Retype the text of every record below word for word, leaving out the pictures.

─── Information supplied

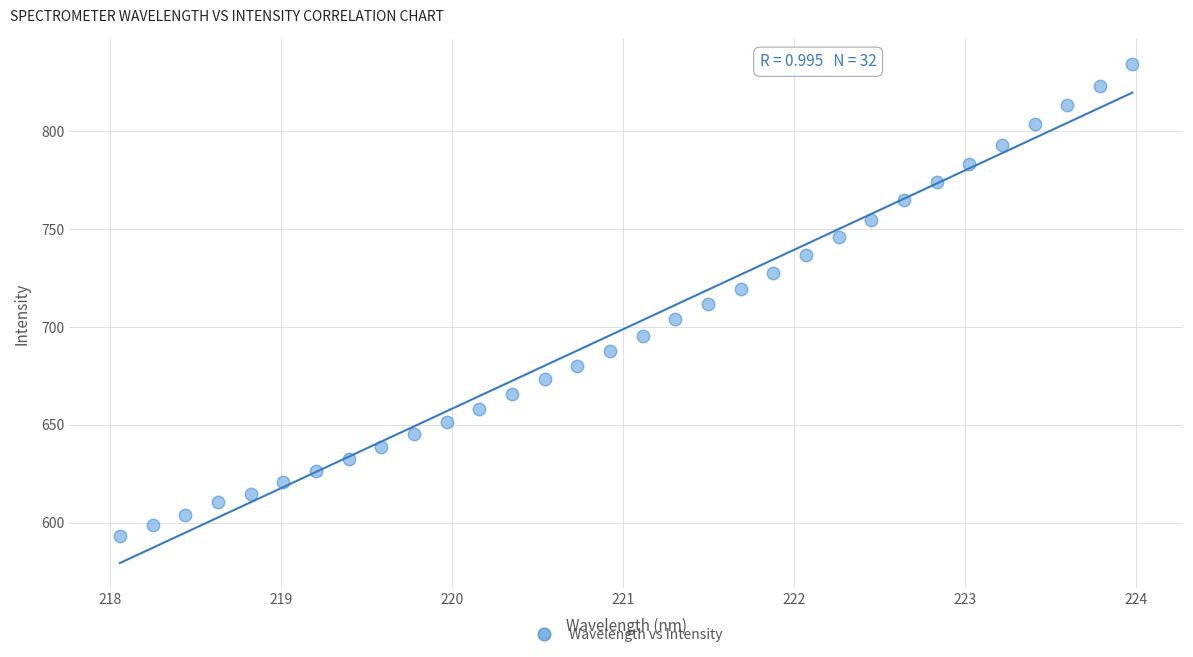

What is the range of Y values (max minus min)?

241.3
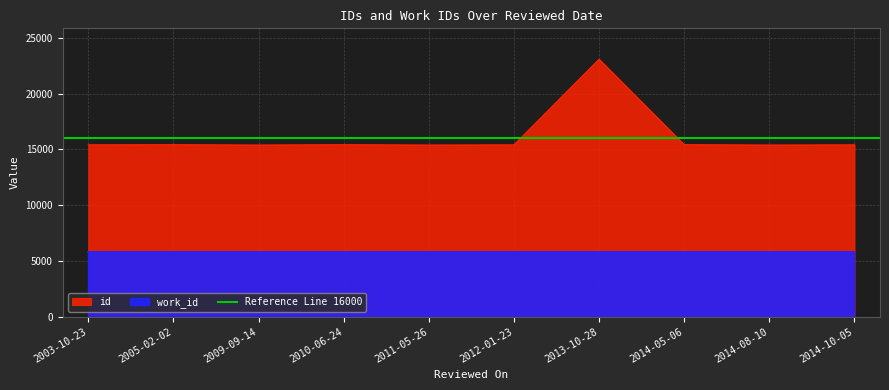

What is the change in value from 2003-10-23 to 2010-06-24?

+15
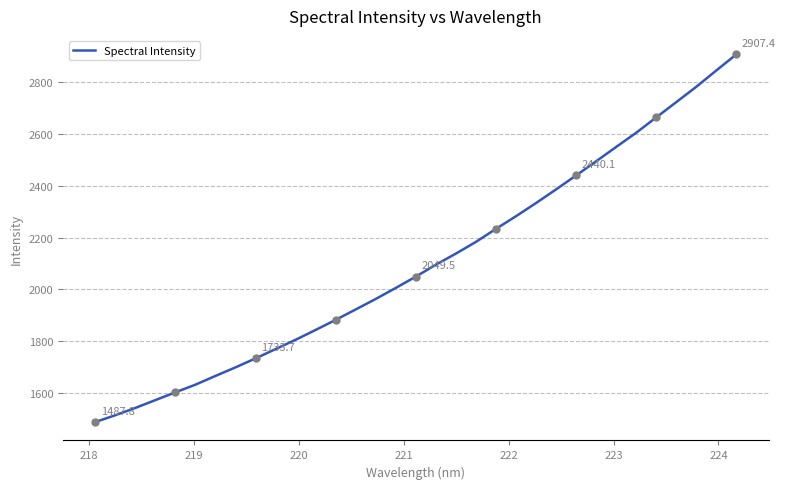

What is the minimum value shown in the chart?

1487.8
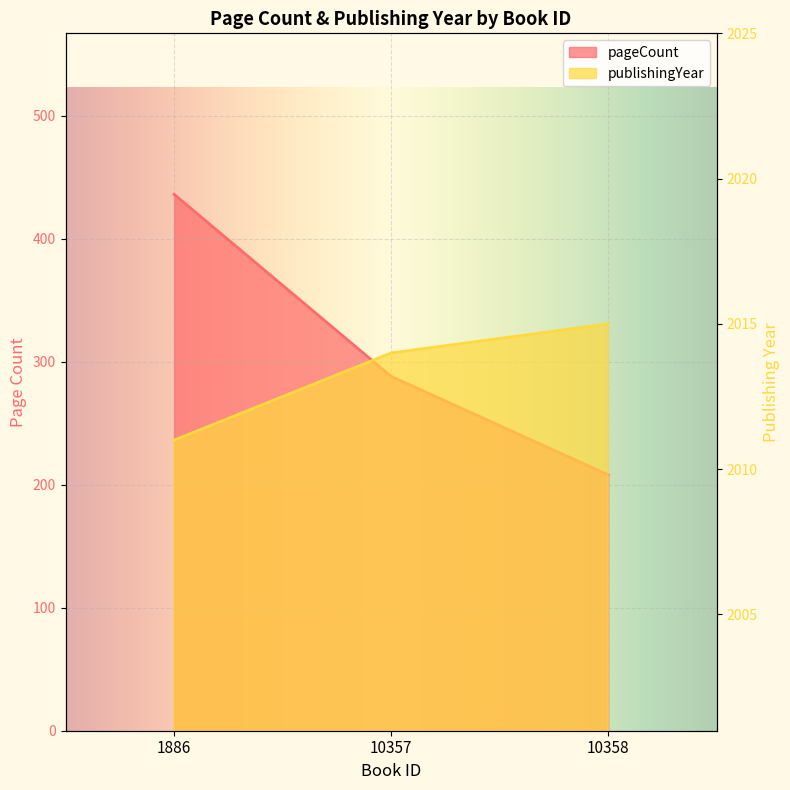

At which category does the chart reach its minimum across all series?

10358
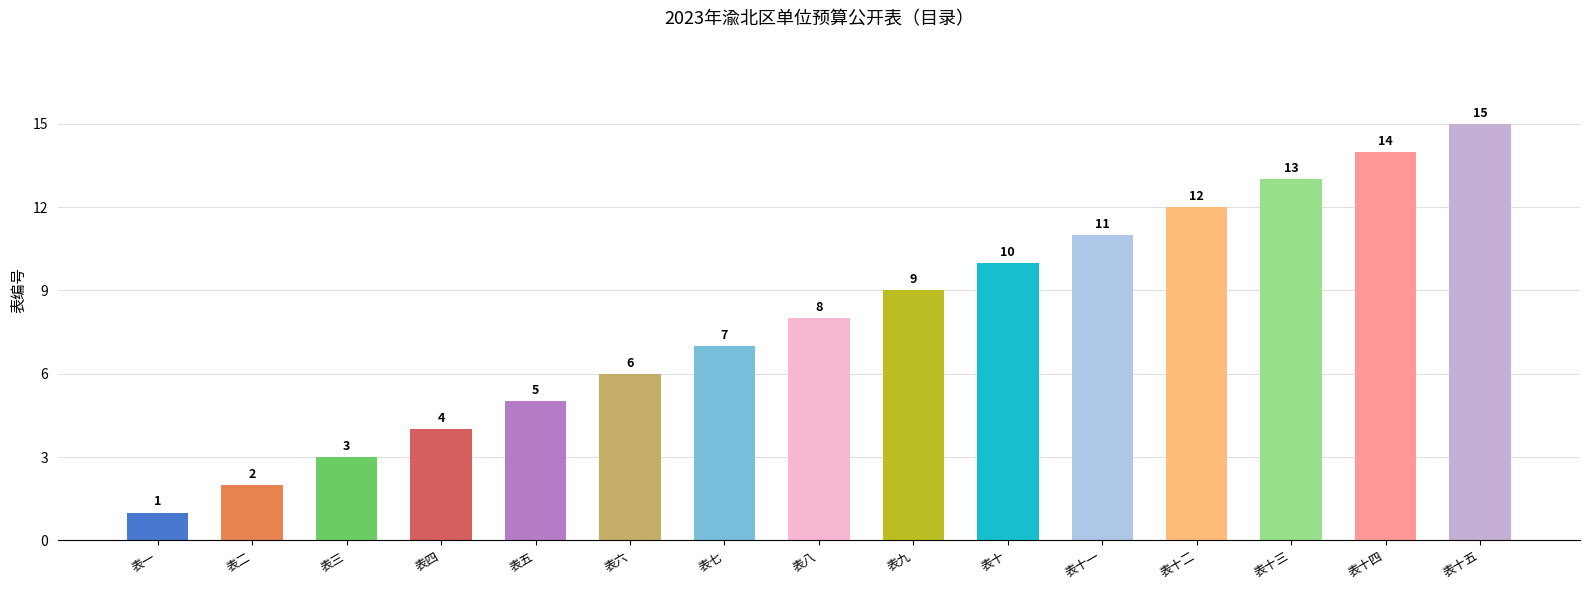

What is the sum of the values at 表五 and 表三?

8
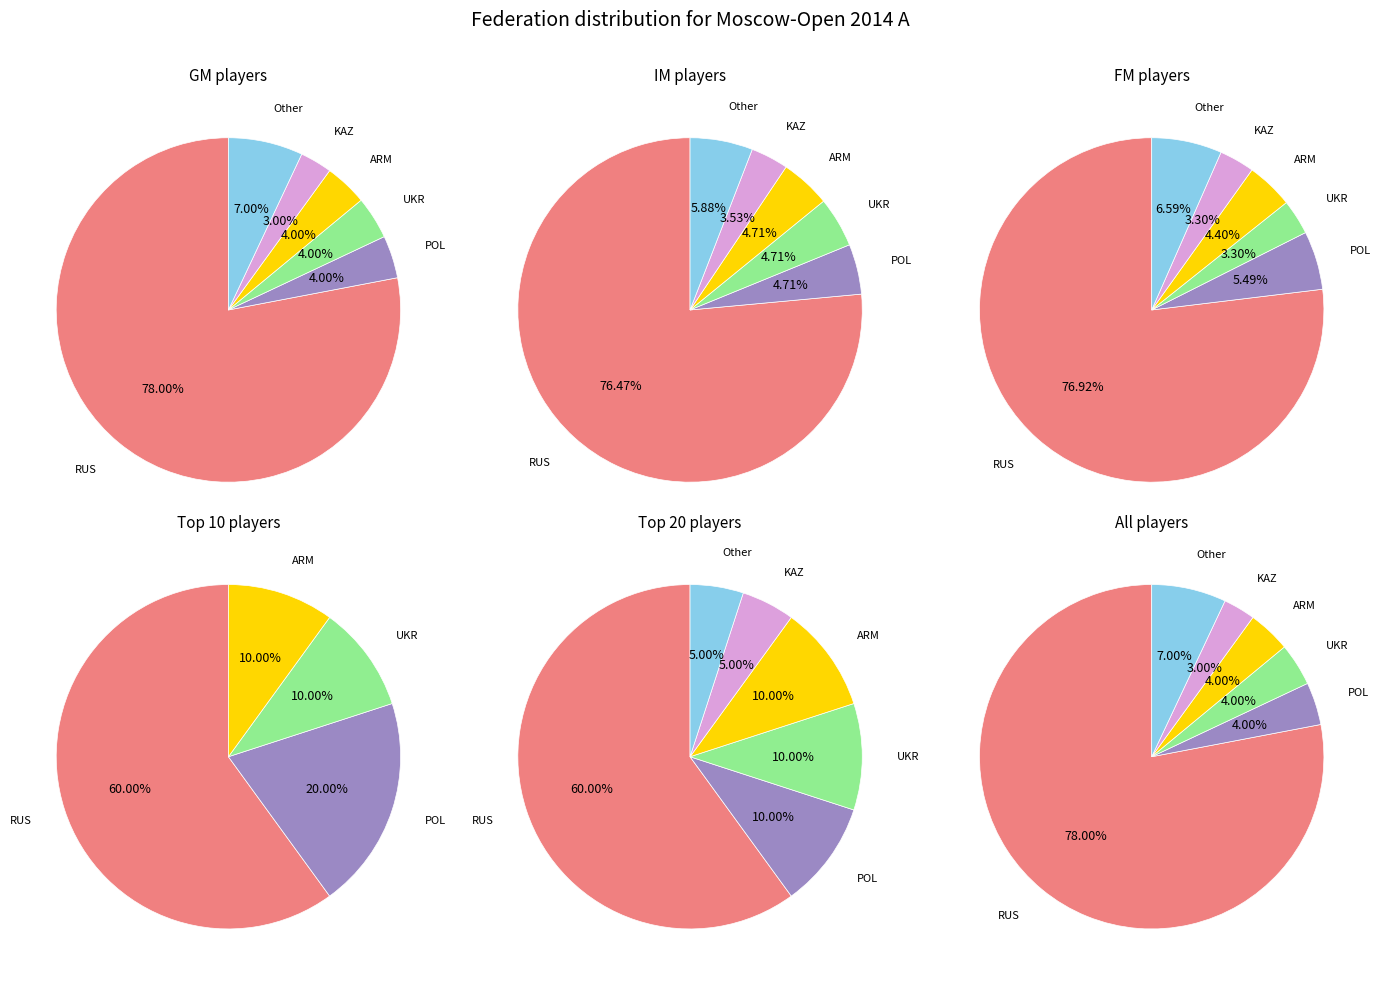

Count the number of slices in the pie.

6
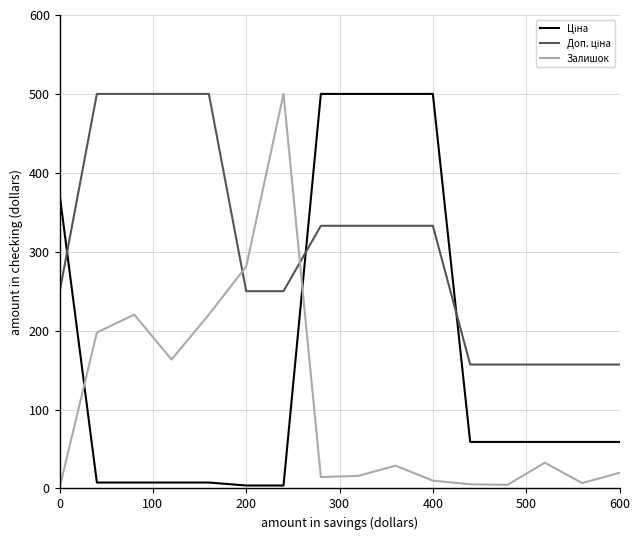

What is the maximum value shown in the chart?

500.0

──────

### Solution
What is the range of Y values (max minus min)?

241.3

What is the change in value from 2003-10-23 to 2010-06-24?

+15

What is the minimum value shown in the chart?

1487.8

At which category does the chart reach its minimum across all series?

10358

What is the sum of the values at 表五 and 表三?

8

Count the number of slices in the pie.

6

What is the maximum value shown in the chart?

500.0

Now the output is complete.